▸ **TO-DO ITEM**: Aside from the pictures, the entries should be given again exactly.

Records from a collection
···
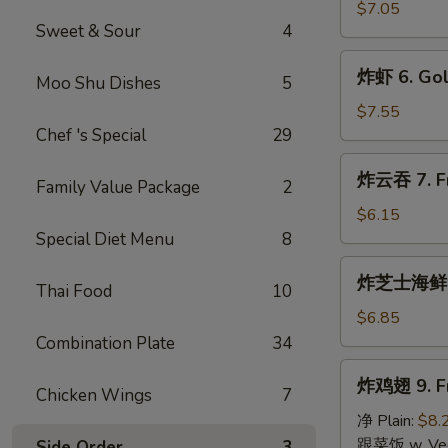
指
$7.05
Sweet & Sour
4
5.
Golden
炸
炸虾 6. Gol
Chicken
Moo Shu Dishes
5
虾
Fingers
6.
$7.55
(10)
Golden
Chef 's Special
29
Fried
炸
炸云吞 7. Fri
Shrimp
Family Value Package
2
云
(10)
吞
$6.15
7.
Special Diet Menu
8
Fried
炸
炸芝士海鲜云吞 
Wonton
Thai Food
10
芝
(10)
士
$6.85
(Pork
海
Combination Plate
34
Inside)
鲜
炸
炸鸡翅 9. Fr
云
Chicken Wings
7
鸡
吞
翅
净 Plain:
$8.
8.
9.
跟菜饭 w. Vege
Side Order
3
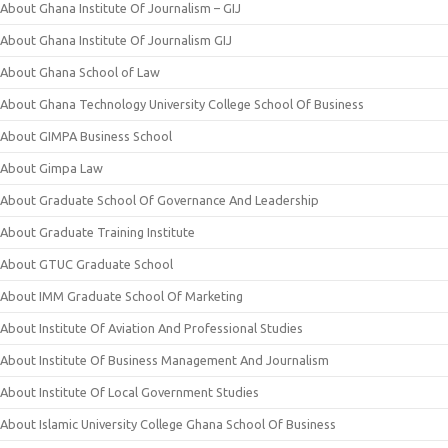
About Ghana Institute Of Journalism – GIJ
About Ghana Institute Of Journalism GIJ
About Ghana School of Law
About Ghana Technology University College School Of Business
About GIMPA Business School
About Gimpa Law
About Graduate School Of Governance And Leadership
About Graduate Training Institute
About GTUC Graduate School
About IMM Graduate School Of Marketing
About Institute Of Aviation And Professional Studies
About Institute Of Business Management And Journalism
About Institute Of Local Government Studies
About Islamic University College Ghana School Of Business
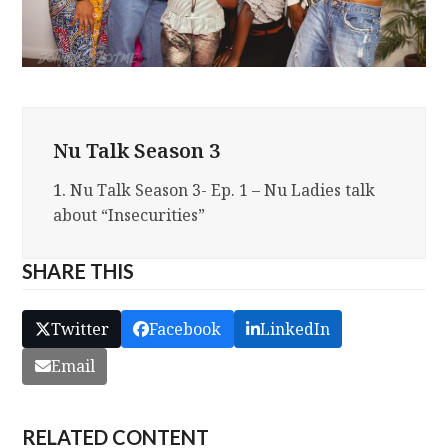
Nu Talk Season 3
1.
Nu Talk Season 3- Ep. 1 – Nu Ladies talk
about “Insecurities”
SHARE THIS
Twitter
Facebook
LinkedIn
Email
RELATED CONTENT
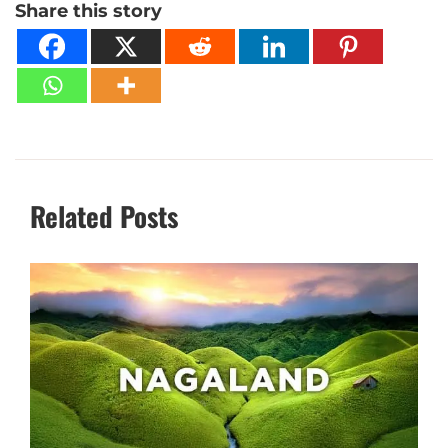
Share this story
Related Posts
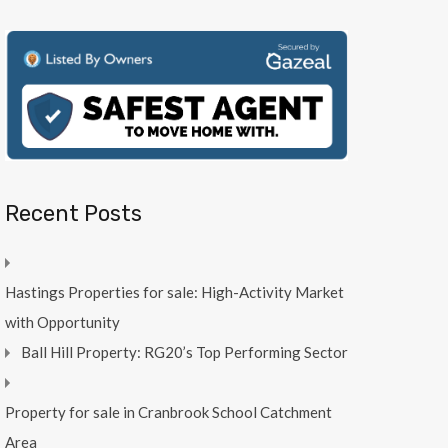
Recent Posts
Hastings Properties for sale: High-Activity Market
with Opportunity
Ball Hill Property: RG20’s Top Performing Sector
Property for sale in Cranbrook School Catchment
Area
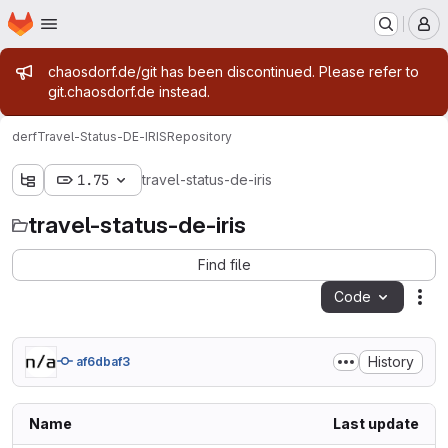
Homepage
Skip to main content
M
Admin message
chaosdorf.de/git has been discontinued. Please refer to
git.chaosdorf.de instead.
derf
Travel-Status-DE-IRIS
Repository
1.75
travel-status-de-iris
travel-status-de-iris
Find file
Code
Act
History
af6dbaf3
Name
Last update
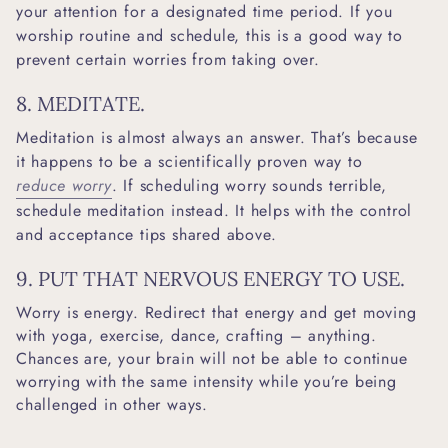
your attention for a designated time period. If you
worship routine and schedule, this is a good way to
prevent certain worries from taking over.
8. MEDITATE.
Meditation is almost always an answer. That’s because
it happens to be a scientifically proven way to
reduce worry
. If scheduling worry sounds terrible,
schedule meditation instead. It helps with the control
and acceptance tips shared above.
9. PUT THAT NERVOUS ENERGY TO USE.
Worry is energy. Redirect that energy and get moving
with yoga, exercise, dance, crafting – anything.
Chances are, your brain will not be able to continue
worrying with the same intensity while you’re being
challenged in other ways.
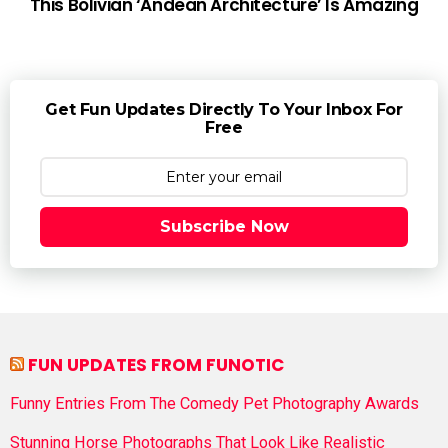
This Bolivian ‘Andean Architecture’ Is Amazing
Get Fun Updates Directly To Your Inbox For
Free
Subscribe Now
FUN UPDATES FROM FUNOTIC
Funny Entries From The Comedy Pet Photography Awards
Stunning Horse Photographs That Look Like Realistic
···
▸ **RESULT**:
指
$7.05
Sweet & Sour
4
5.
Golden
炸
炸虾 6. Gol
Chicken
Moo Shu Dishes
5
虾
Fingers
6.
$7.55
(10)
Golden
Chef 's Special
29
Fried
炸
炸云吞 7. Fri
Shrimp
Family Value Package
2
云
(10)
吞
$6.15
7.
Special Diet Menu
8
Fried
炸
炸芝士海鲜云吞 
Wonton
Thai Food
10
芝
(10)
士
$6.85
(Pork
海
Combination Plate
34
Inside)
鲜
炸
炸鸡翅 9. Fr
云
Chicken Wings
7
鸡
吞
翅
净 Plain:
$8.
8.
9.
跟菜饭 w. Vege
Side Order
3
About Ghana Institute Of Journalism – GIJ
About Ghana Institute Of Journalism GIJ
About Ghana School of Law
About Ghana Technology University College School Of Business
About GIMPA Business School
About Gimpa Law
About Graduate School Of Governance And Leadership
About Graduate Training Institute
About GTUC Graduate School
About IMM Graduate School Of Marketing
About Institute Of Aviation And Professional Studies
About Institute Of Business Management And Journalism
About Institute Of Local Government Studies
About Islamic University College Ghana School Of Business
Nu Talk Season 3
1.
Nu Talk Season 3- Ep. 1 – Nu Ladies talk
about “Insecurities”
SHARE THIS
Twitter
Facebook
LinkedIn
Email
RELATED CONTENT
Share this story
Related Posts
Recent Posts
Hastings Properties for sale: High-Activity Market
with Opportunity
Ball Hill Property: RG20’s Top Performing Sector
Property for sale in Cranbrook School Catchment
Area
Homepage
Skip to main content
M
Admin message
chaosdorf.de/git has been discontinued. Please refer to
git.chaosdorf.de instead.
derf
Travel-Status-DE-IRIS
Repository
1.75
travel-status-de-iris
travel-status-de-iris
Find file
Code
Act
History
af6dbaf3
Name
Last update
your attention for a designated time period. If you
worship routine and schedule, this is a good way to
prevent certain worries from taking over.
8. MEDITATE.
Meditation is almost always an answer. That’s because
it happens to be a scientifically proven way to
reduce worry
. If scheduling worry sounds terrible,
schedule meditation instead. It helps with the control
and acceptance tips shared above.
9. PUT THAT NERVOUS ENERGY TO USE.
Worry is energy. Redirect that energy and get moving
with yoga, exercise, dance, crafting – anything.
Chances are, your brain will not be able to continue
worrying with the same intensity while you’re being
challenged in other ways.
This Bolivian ‘Andean Architecture’ Is Amazing
Get Fun Updates Directly To Your Inbox For
Free
Subscribe Now
FUN UPDATES FROM FUNOTIC
Funny Entries From The Comedy Pet Photography Awards
Stunning Horse Photographs That Look Like Realistic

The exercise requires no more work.